### [URAIAN TUGAS]
Sunting seluruh teks mulai dari awal item sampai baris yang memuat "bois d’œuvre ayant", termasuk baris itu, dengan mengganti "importations" menjadi "arrivages" tanpa mengubah bagian lain. Tulis ulang bagian tersebut saja, tanpa menyertakan gambarnya.

#####

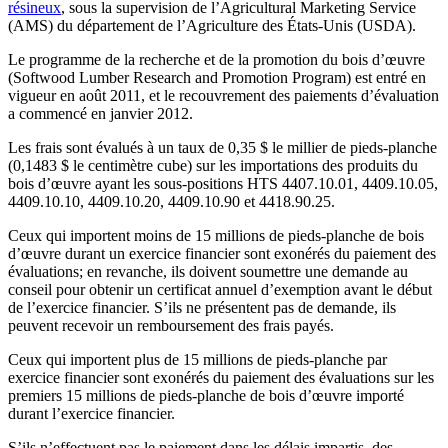
résineux
, sous la supervision de l’Agricultural Marketing Service
(AMS) du département de l’Agriculture des États-Unis (USDA).
Le programme de la recherche et de la promotion du bois d’œuvre
(Softwood Lumber Research and Promotion Program) est entré en
vigueur en août 2011, et le recouvrement des paiements d’évaluation
a commencé en janvier 2012.
Les frais sont évalués à un taux de 0,35 $ le millier de pieds-planche
(0,1483 $ le centimètre cube) sur les importations des produits du
bois d’œuvre ayant les sous-positions HTS 4407.10.01, 4409.10.05,
4409.10.10, 4409.10.20, 4409.10.90 et 4418.90.25.
Ceux qui importent moins de 15 millions de pieds-planche de bois
d’œuvre durant un exercice financier sont exonérés du paiement des
évaluations; en revanche, ils doivent soumettre une demande au
conseil pour obtenir un certificat annuel d’exemption avant le début
de l’exercice financier. S’ils ne présentent pas de demande, ils
peuvent recevoir un remboursement des frais payés.
Ceux qui importent plus de 15 millions de pieds-planche par
exercice financier sont exonérés du paiement des évaluations sur les
premiers 15 millions de pieds-planche de bois d’œuvre importé
durant l’exercice financier.
S’ils n’effectuent pas le paiement dans les délais impartis, des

#####

### [HASIL TUGAS INI]
résineux
, sous la supervision de l’Agricultural Marketing Service
(AMS) du département de l’Agriculture des États-Unis (USDA).
Le programme de la recherche et de la promotion du bois d’œuvre
(Softwood Lumber Research and Promotion Program) est entré en
vigueur en août 2011, et le recouvrement des paiements d’évaluation
a commencé en janvier 2012.
Les frais sont évalués à un taux de 0,35 $ le millier de pieds-planche
(0,1483 $ le centimètre cube) sur les arrivages des produits du
bois d’œuvre ayant les sous-positions HTS 4407.10.01, 4409.10.05,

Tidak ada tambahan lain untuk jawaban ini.